If you can't increase the dose because of the side effects, I would try switching to pregabalin. Although they are basically the same drug except you don't need to divide the doses, and the side effects are basically the same, some people find that the side effects that bother them on one don't bother them on the other. Divide the gabapentin amount by 6 to get the correct dose. So 1200 mg gabapentin is 200 mg pregabalin. After a couple days you could try increasing the dose by 25 mg to see if you have the same side effects. If not, and that still doesn't control your RLS, continue increasing it by 25 mg every couple of days.
My doctor won’t admit that his knowledge is limited re RLS, I need lots of facts to persuade him to change me to pregabalin. How long does GABA remain in the blood supply?
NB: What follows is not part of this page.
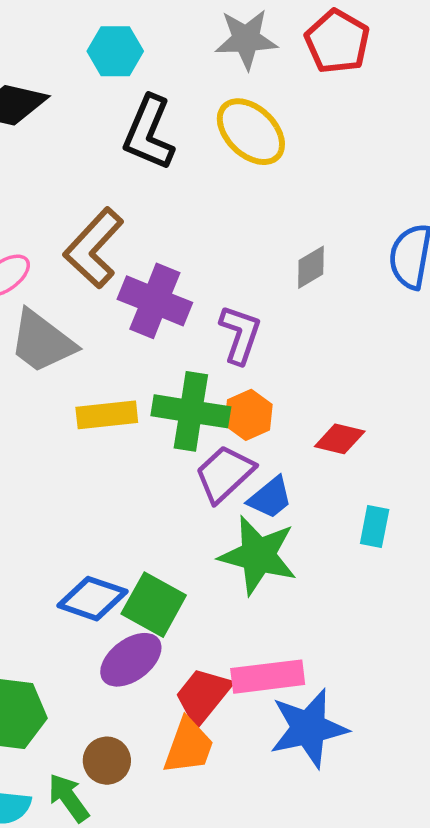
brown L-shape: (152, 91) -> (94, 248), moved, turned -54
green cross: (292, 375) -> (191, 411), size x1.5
Surely the daytime dose is irrelevant if I don’t have any symptoms of rls in the day?
It is detectable in a blood test for 5 to 7 hours, however the peak plasma level is 2 hours according to the Mayo Clinic Updated Algorithm on RLS. To convince your doctor, print out the relevant sections in the Mayo Clinic Updated Algorithm on RLS at Https://mayoclinicproceedings.org/a...
That is not very easy, there are fewer medical centres and most that are open are suffering from a shortage of Drs. To complicate things further I live in a rural area so my choice is even more limited. All I can do is to continually challenge his views and feed up to date facts to him.
An update Sue, this is the reply for my request to move onto Pregabalin “ the dose was always designed to be spread out when the medication was designed. Can happily consider pregabalin but you will need to titrate of gabapentin and then we will need to titrate up with pregabalin??“
The dose referred to at the beginning is the dose of Gabapentin, in reply I sent him an extract from the Specialist Pharmacy service for the Uk NHS, which states that a direct swap can be made after dividing dose by 6. I have just got a new prescription for Gabapentin so I’m trialing an increase of 100mg on my 9.00pm dose.
I have rls 24/7 and it wakes me up each morning. I have always had to take 300mgs of gabapentin on waking, otherwise my day would be unbearable. I then take 300mg at about 5pm to make sitting in the evening possible and 600mg at about 10pm to last through the night. If, on rare occasions, the rls wakes me in the early hours, I just take another tablet. Keeping the gabapentin in my system has been effective for me for over 10 years.
That seems more sensible than what my dr wants me to do, If I took 900mg 3 times a day I think I’d be a quivering wreck. I will try your regime thanks.